- Given data:
§ §
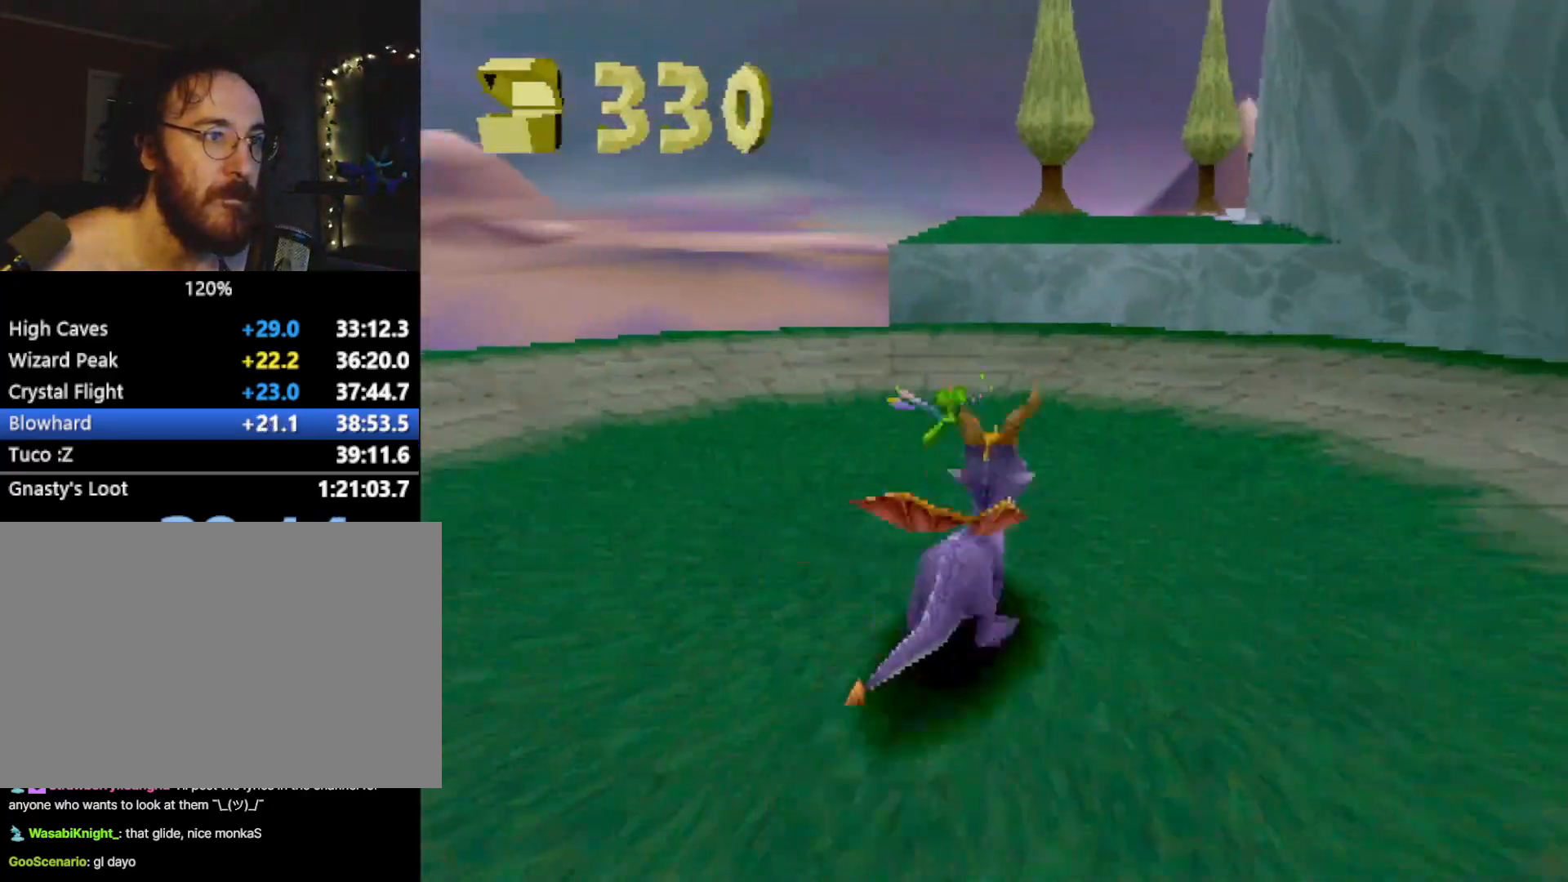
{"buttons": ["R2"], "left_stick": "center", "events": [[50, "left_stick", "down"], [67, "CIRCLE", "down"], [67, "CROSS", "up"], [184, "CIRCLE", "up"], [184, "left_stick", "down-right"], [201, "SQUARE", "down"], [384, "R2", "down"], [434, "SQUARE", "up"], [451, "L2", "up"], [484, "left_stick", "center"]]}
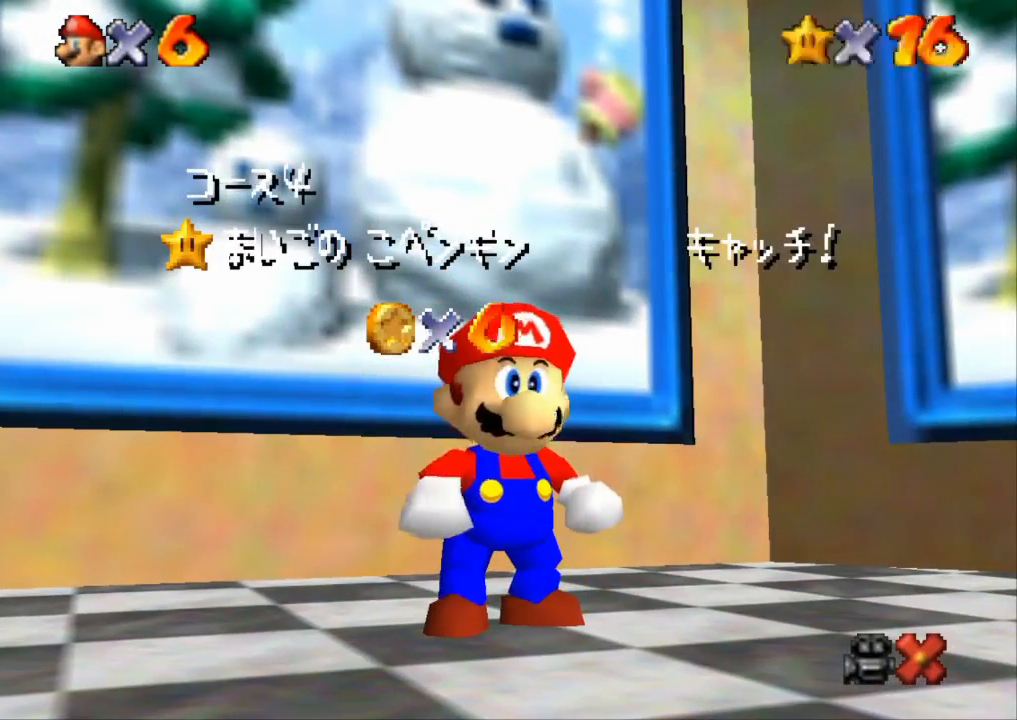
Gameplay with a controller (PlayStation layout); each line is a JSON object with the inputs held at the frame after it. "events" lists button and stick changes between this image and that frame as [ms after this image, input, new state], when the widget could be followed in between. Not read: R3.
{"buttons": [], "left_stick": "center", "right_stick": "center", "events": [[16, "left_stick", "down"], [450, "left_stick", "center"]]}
§ §
- What the task asks:
Where a line above contains the word "down", copy that line.

- Written answer:
{"buttons": ["R2"], "left_stick": "center", "events": [[50, "left_stick", "down"], [67, "CIRCLE", "down"], [67, "CROSS", "up"], [184, "CIRCLE", "up"], [184, "left_stick", "down-right"], [201, "SQUARE", "down"], [384, "R2", "down"], [434, "SQUARE", "up"], [451, "L2", "up"], [484, "left_stick", "center"]]}
{"buttons": [], "left_stick": "center", "right_stick": "center", "events": [[16, "left_stick", "down"], [450, "left_stick", "center"]]}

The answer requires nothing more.